ANDREW ROBICHAUD is Assistant Professor of History at Boston University and author of Animal City: The Domestication of America (2019). His contribution for this volume is based on collaborative work he did as a primary investigator at the Stanford Spatial History Project and Center for Spatial and Textual Analysis.

NIGEL ROTHFELS is Professor of History at the University of Wisconsin-Milwaukee. He is the author of Elephant Trails: A History of Animals and Cultures (2021) and Savages and Beasts: The Birth of the Modern Zoo (2002), co-author (with Dick Blau) of Elephant House (2015), and editor of Representing Animals (2002). He is also General Editor of the book series Animalibus: Of Animals and Cultures, published by Penn State University Press.

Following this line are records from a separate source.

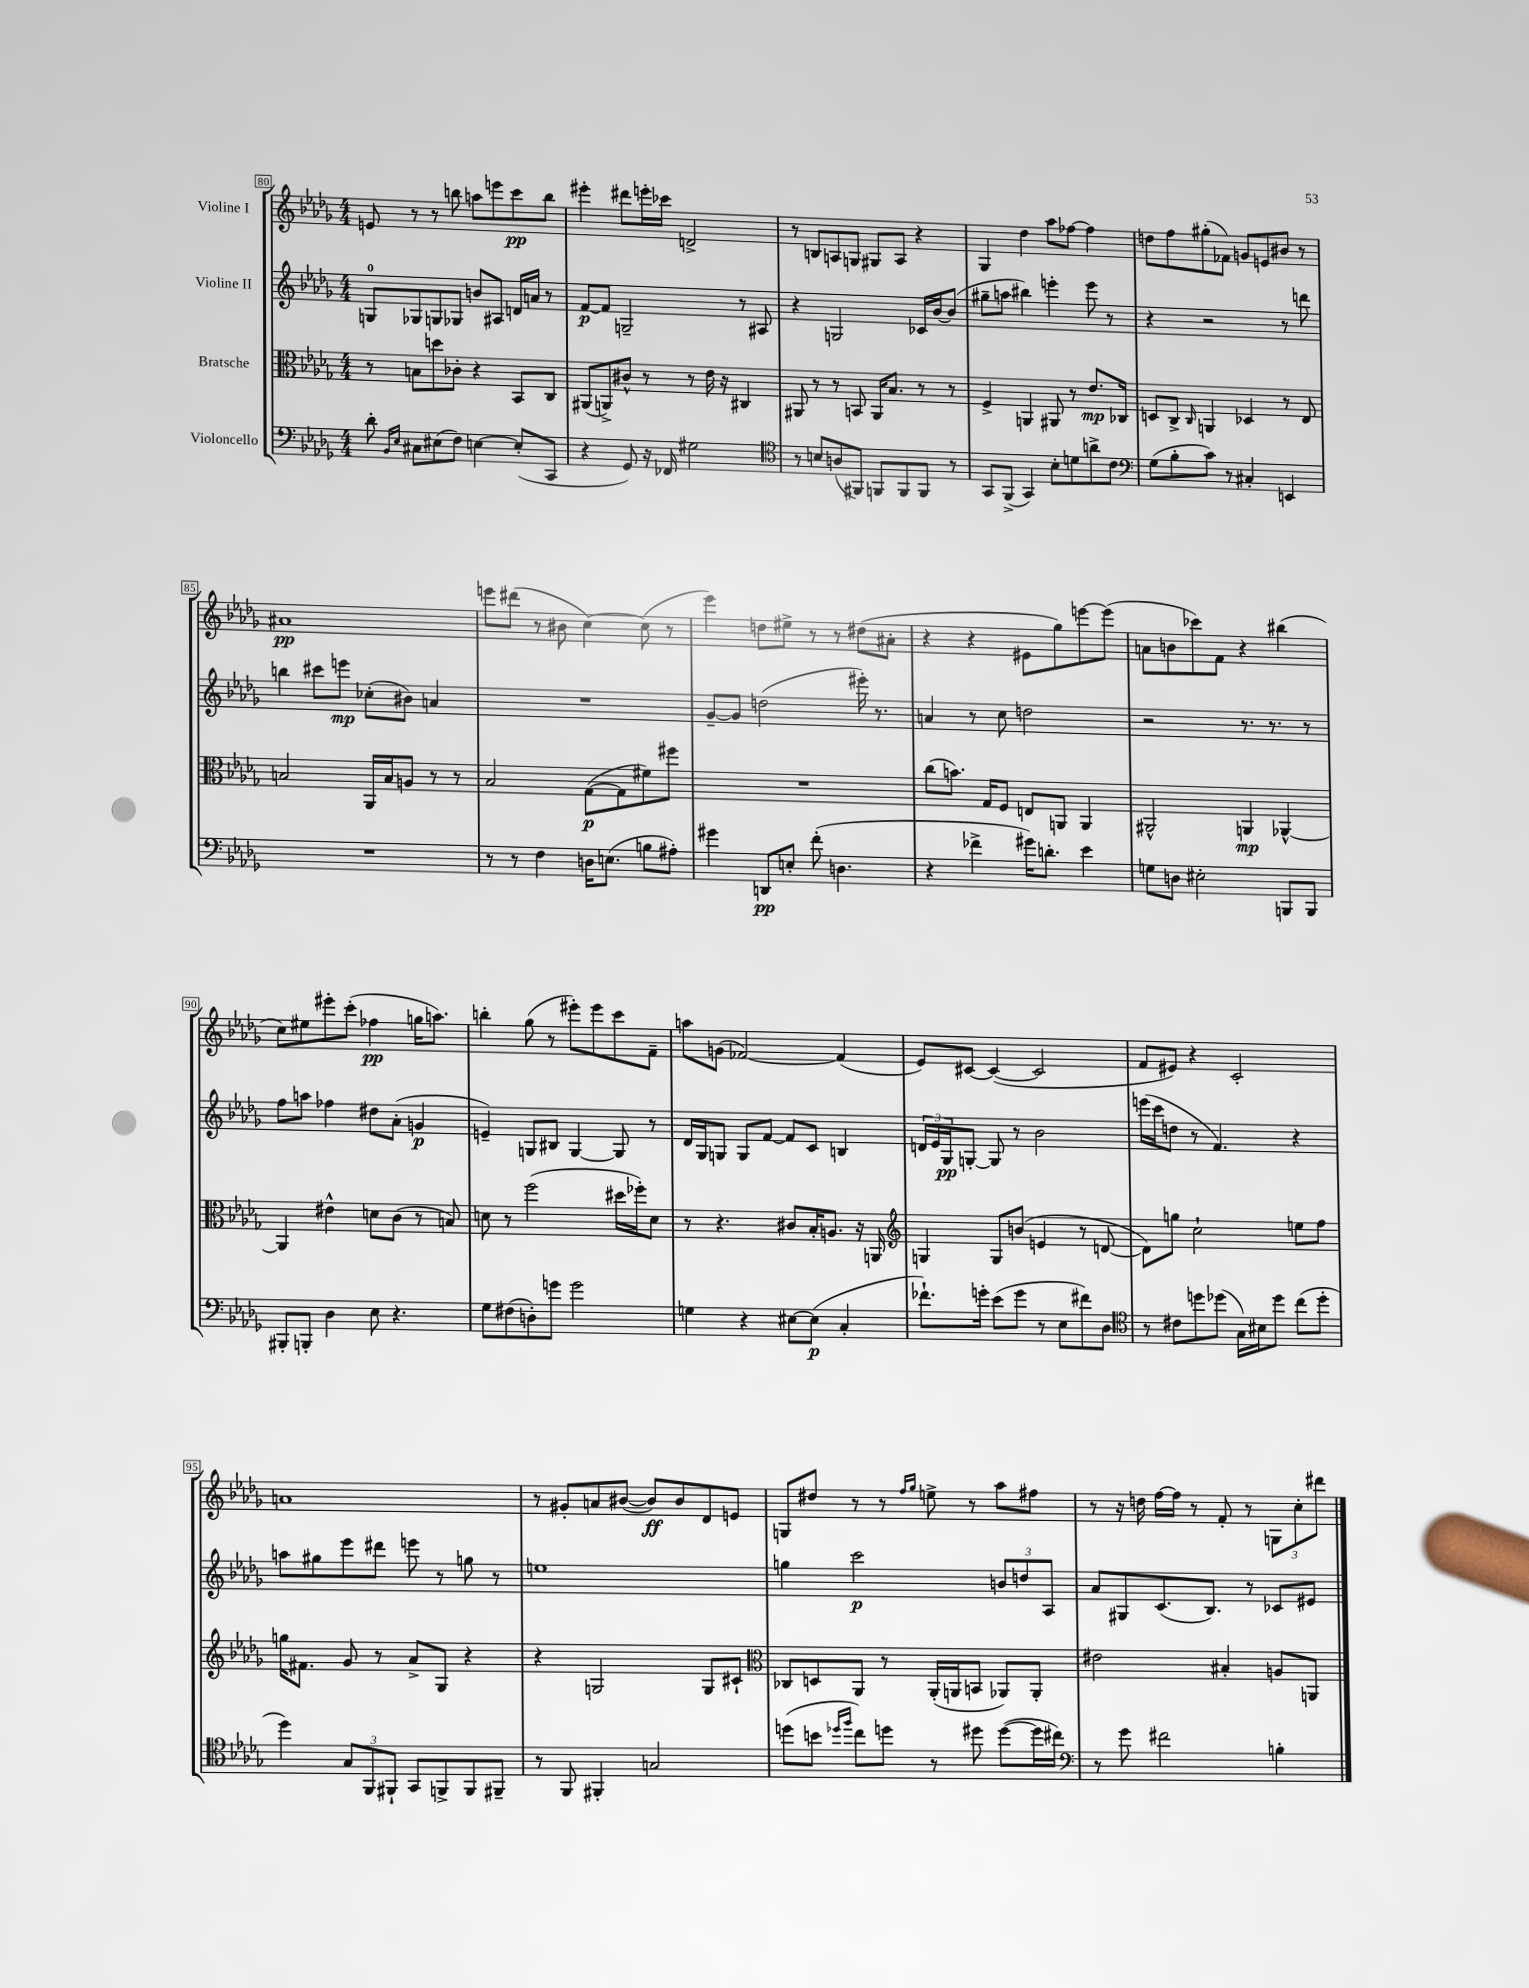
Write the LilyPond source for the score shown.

<<
\new StaffGroup <<
\new Staff = "s0" \with { instrumentName = "Violine I" } {
    \clef treble \key des \major \numericTimeSignature \time 4/4
    e'8 r8 r8 b''8 a''8 e'''8 c'''8\pp b''8 |
    eis'''4-. dis'''8 e'''16-. ces'''16 d'2-> |
    r8 b8 a8 g8 gis8 a8 r4 |
    ges4 des''4 aes''8 fes''8~ fes''4 |
    d''8 f''8 gis''8-.( fes'8) g'8 e'8 bis'8 r8 |
    ais'1\pp |
    e'''8 dis'''8( r8 bis'8 c''4~) c''8( r8 |
    ees'''4) d''8 eis''8-> r8 r8 dis''8( ais'8-. |
    r4 r4 eis'8 ges''8) e'''8~ e'''8( |
    a'8 b'8 ces'''8) f'8 r4 bis''4( |
    c''8) eis''8 eis'''8-. c'''8-.( fes''4\pp g''16 a''8.) |
    b''4-. ges''8( r8 eis'''8-.) eis'''8 c'''8 f'8-- |
    a''8 g'8( fes'2~) fes'4( |
    ees'8) cis'8~ cis'4~( cis'2 |
    f'8 eis'8) r4 c'2-. |
    a'1 |
    r8 gis'8-. a'8 bis'8~( bis'8\ff) bis'8 des'8 e'8 |
    g8 dis''8 r8 r8 \grace { f''16 ges''16 } e''8-> r8 aes''8 fis''8 |
    r8 r16 d''16 f''16~ f''16 r8 f'8-. r8 \tuplet 3/2 { g8 c''8-. dis'''8 } \bar "|." |
}
\new Staff = "s1" \with { instrumentName = "Violine II" } {
    \clef treble \key des \major \numericTimeSignature \time 4/4
    g8-0 ges8 g8 ges8 b'8 ais8 d'16 a'16 r8 |
    f'8~\p f'8 g2-- r8 ais8 |
    r4 g2 ces'16 bes'16~ bes'8( |
    gis''8-- a''8 bis''4) e'''4-. e'''8 r8 |
    r4 r2 r8 d'''8 |
    b''4 cis'''8 e'''8\mp ces''8-.( bis'8) a'4 |
    R1 |
    ges'8~-- ges'8 d''2( eis'''16-.) r8. |
    a'4 r8 c''8 d''2 |
    r2 r8. r8. r8 |
    f''8 a''8 fes''4 dis''8 aes'8-.( g'4\p |
    e'4--) g8 bis8 g4~ g8 r8 |
    des'16 ges16 g8 g8 f'8~ f'8 c'8 b4 |
    \tuplet 3/2 { d'16 ees'16 ges16\pp } g8~-. g8 r8 bes'2 |
    e'''16( c'''16 d''8 r8 f'4.) r4 |
    a''8 gis''8 ees'''8 dis'''8 e'''8 r8 g''8 r8 |
    e''1 |
    g''4 c'''2\p \tuplet 3/2 { b'8 d''8 aes8 } |
    aes'8 gis8 c'8.( bes8.) r8 ces'8 eis'8 \bar "|." |
}
\new Staff = "s2" \with { instrumentName = "Bratsche" } {
    \clef alto \key des \major \numericTimeSignature \time 4/4
    r8 b8 d''8 ces'8-. r4 bes,8 c8 |
    ais,8( a,8->) cis'8-^ r8 r8 ees'16 r16 cis4 |
    ais,8 r8 r8 b,8 ais,16 bes8. r8 r8 |
    f4-> a,4 ais,8 r8 ees'8.\mp ces16 |
    d8 c8-> \grace { c16 } a,4 des4 r8 ees8 |
    b2 aes,16 b16 a8 r8 r8 |
    bes2 ges8~\p( ges8 fis'8) fis''8 |
    R1 |
    c''8( b'8.) ges16 f8 e8 a,8 a,4 |
    ais,2-^ a,4\mp aes,4~-^ |
    aes,4 eis'4-^ d'8 c'8( r8 b8) |
    d'8 r8 f''2( dis''16 fes''16-.) d'8 |
    r8 r4. cis'8 bes16-. a8. r16 a,16 |
    \clef treble g4 g8 b'8( e'4 r8 d'8~ |
    d'8) g''8 c''2-! e''8 f''8 |
    g''16 fis'8. ges'8 r8 aes'8-> ges8 r4 |
    r4 g2 g8 cis'8-! |
    \clef alto ces8 d8 aes,8 r8 aes,16-.( a,16 b,8 aes,8) aes,8-. |
    eis'2 bis4-. a8 a,8 \bar "|." |
}
\new Staff = "s3" \with { instrumentName = "Violoncello" } {
    \clef bass \key des \major \numericTimeSignature \time 4/4
    des'8-. \grace { bes,16 ees16 } cis8 eis8( f8) e4~ e8-.( c,8 |
    r4 ges,8) r16 fes,16 gis2 |
    \clef tenor r8 b8 a8( fis,8) f,8 f,8 f,8 r8 |
    ges,8 f,8->( ges,4) bes8-. d'8 a'8-> c'8 |
    \clef bass ges8( bes8-. c'8) r8 cis4-. e,4 |
    R1 |
    r8 r8 f4 d16 e8.( b8 ais8-.) |
    gis'4 d,8\pp e8-. f'8-.( d4. |
    r4 fes'4-> gis'16) d'8.-. ees'4 |
    g8 d8 eis2-. b,,8 b,,8 |
    bis,,8-. b,,8-. des4 ees8 r4. |
    ges8 fis8( d8-.) g'8 g'2 |
    g4 r4 eis8~ eis8\p( c4-. |
    fes'8.-!) g'16-. ees'8( g'8 r8 ees8 fis'8) des8 |
    \clef tenor r8 cis'8 d''8 des''8( ges16) bis16 des''8 c''8( des''8-. |
    des''4) \tuplet 3/2 { ges8 f,8 fis,8-! } ges,8 f,8-> f,8 fis,8-- |
    r8 f,8 fis,4-. g2 |
    d''8( b'8 \grace { des''16 f''16 } c''8) d''8 r8 dis''8 dis''8~( dis''16 cis''16) |
    \clef bass r8 ges'8 fis'2 b4-. \bar "|." |
}
>>
>>
\layout { \context { \Score currentBarNumber = #80 \override BarNumber.stencil = #(make-stencil-boxer 0.1 0.3 ly:text-interface::print) } }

SANDRA SWART is Professor and Chair of the Department of History at Stellenbosch University. She received her DPhil in Modern History while simultaneously obtaining an MSc in Environmental Change and Management, both from Oxford University. She focuses on southern African socio-environmental history, especially the shifting relationship between humans and animals as in her book, Riding High – Horses, Humans and History in South Africa (Witwatersrand University Press, 2010).

EMILY WAKILD is the Cecil D. Andrus Endowed Chair for the Environment and Public Lands at Boise State University. Her main academic research excavates documents, images, interviews, and fragments of the past to explain why and how large spaces for nature conservation emerged throughout the Americas. She is the author of Revolutionary Parks: Conservation, Social Justice, and Mexico’s National Parks, (University of Arizona Press, 2011) and with Michelle K. Berry, Primer for Teaching Environmental History (Duke 2018) both of which have been translated and published in Spanish.

JAY YOUNG holds a PhD in Canadian history from York University. From 2014 to 2020, he worked as an outreach officer at the Archives of Ontario.